# Input for this task

== Segment start ==

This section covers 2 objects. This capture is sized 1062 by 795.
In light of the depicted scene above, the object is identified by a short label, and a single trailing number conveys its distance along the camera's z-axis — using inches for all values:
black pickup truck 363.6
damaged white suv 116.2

== Segment end ==
== Segment start ==

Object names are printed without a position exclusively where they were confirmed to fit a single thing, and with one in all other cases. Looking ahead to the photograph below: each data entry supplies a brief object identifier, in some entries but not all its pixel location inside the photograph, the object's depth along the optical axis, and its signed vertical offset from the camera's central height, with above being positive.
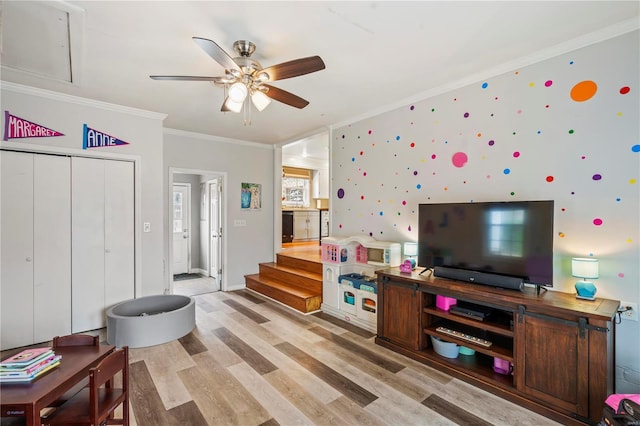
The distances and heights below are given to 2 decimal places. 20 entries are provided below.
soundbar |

== Segment end ==

# Task description
Given the records above, reproduce precisely and only the lines between the line holding "This section covers" and the line holding "damaged white suv 116.2", inclusive.

# Written solution
This section covers 2 objects. This capture is sized 1062 by 795.
In light of the depicted scene above, the object is identified by a short label, and a single trailing number conveys its distance along the camera's z-axis — using inches for all values:
black pickup truck 363.6
damaged white suv 116.2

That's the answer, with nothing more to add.